Thoughts: Diamond Ages
What happens if economies of scale disappear from software? How will the music industry respond to Generative AI?
1.1 The Software Diamond Age
In Neal Stephenson's novel The Diamond Age, nanotechnology has made the cost of manufacturing zero. If I remember correctly[1], a tube of goop flows into your house, where nanomachines turn it into whatever you like.
The result? Diverse sub-cultures flourish as homogenizing economies of scale become unimportant.

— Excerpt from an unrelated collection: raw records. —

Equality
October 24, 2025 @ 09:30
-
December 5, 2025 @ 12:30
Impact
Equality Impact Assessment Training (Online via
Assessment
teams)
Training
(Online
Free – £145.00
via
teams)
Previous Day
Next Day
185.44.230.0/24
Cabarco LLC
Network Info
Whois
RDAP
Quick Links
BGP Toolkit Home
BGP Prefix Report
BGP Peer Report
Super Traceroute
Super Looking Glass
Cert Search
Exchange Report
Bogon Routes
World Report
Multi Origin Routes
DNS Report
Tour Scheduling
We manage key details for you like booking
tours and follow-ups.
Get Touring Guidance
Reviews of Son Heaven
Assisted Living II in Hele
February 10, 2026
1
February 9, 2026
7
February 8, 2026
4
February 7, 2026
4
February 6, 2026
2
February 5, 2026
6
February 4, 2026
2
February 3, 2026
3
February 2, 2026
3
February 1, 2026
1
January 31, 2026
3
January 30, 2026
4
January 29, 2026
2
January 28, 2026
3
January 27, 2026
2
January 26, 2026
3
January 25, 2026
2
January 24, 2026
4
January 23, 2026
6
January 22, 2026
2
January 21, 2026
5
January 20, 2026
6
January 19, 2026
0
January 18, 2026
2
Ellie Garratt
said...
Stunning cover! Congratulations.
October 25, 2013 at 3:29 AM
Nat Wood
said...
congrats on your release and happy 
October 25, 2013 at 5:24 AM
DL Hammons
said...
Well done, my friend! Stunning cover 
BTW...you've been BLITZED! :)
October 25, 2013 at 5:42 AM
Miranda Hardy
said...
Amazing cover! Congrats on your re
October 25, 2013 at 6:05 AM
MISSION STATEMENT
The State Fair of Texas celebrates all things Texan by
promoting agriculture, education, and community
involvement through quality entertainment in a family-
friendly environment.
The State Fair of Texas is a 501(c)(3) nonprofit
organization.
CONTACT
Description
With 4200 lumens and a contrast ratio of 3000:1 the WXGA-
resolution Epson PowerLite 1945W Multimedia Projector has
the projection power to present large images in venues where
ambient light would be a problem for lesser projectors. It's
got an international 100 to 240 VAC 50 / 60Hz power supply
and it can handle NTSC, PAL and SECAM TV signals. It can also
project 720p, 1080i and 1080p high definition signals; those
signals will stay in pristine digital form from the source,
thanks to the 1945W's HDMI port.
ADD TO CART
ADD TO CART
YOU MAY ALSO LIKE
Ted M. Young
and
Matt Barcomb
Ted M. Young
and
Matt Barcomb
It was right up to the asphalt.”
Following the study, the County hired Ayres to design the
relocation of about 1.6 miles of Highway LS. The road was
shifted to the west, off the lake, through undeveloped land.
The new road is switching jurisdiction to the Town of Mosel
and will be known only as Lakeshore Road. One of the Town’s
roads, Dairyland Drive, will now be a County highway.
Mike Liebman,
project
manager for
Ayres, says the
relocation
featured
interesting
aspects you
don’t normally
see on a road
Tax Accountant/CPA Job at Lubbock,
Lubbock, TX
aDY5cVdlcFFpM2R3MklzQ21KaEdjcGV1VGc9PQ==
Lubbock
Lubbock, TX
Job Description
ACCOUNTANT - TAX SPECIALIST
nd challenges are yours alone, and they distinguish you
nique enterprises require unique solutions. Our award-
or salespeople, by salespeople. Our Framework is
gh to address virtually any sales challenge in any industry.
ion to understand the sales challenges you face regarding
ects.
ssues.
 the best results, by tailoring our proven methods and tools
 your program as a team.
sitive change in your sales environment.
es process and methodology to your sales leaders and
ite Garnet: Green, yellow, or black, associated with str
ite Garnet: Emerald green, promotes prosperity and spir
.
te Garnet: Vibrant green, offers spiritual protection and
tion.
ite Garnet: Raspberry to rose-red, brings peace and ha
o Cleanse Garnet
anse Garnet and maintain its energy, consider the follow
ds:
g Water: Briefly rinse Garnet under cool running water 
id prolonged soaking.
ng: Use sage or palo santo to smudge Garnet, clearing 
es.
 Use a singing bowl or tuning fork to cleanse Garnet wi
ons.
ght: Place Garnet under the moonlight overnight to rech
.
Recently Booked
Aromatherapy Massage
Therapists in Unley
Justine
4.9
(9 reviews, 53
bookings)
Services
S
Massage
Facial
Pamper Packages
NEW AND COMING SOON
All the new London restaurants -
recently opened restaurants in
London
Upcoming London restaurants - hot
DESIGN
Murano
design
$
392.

What happens if GPT-like LLMs drive the cost of software toward zero and economies of scale in software disappear? The "effort" to create workable software is no longer a moat. If I can't find a markdown editor (or spreadsheet or app) that I like, I can describe my preferences and boom! Custom software. Variations will abound, and individual tastes and styles will reign.
It will be The Software Diamond Age.
Neal! Apparently, we both live in Capitol Hill. If I'm wrong, please correct me over coffee! ↩︎
1.2 Generative AI and Music
2024. Most pop musicians use Generative AI to help write their songs, while electronic musicians create sounds nobody has ever heard before. "Synthetic" musicians emerge as experiments but are derided as unoriginal.
2025. A truly synthetic band tops the charts for the first time. Most people don't know they aren't real until it makes the news and sparks a widespread, short-lived controversy.
2026. A synthetic band gives a live-generated concert to a million fans in VR. Before this, nobody realized that many people had VR headsets. Audience behavior creates the entropy for randomizing the performance such that it is truly unique.
2027. Synthetic musicians break down the barrier between the audience and the performer. You can talk to them, discuss their music, jam with them, and even ask them to write a song for you.
2028. The first Grammy Award goes to a programming team with no musical talent.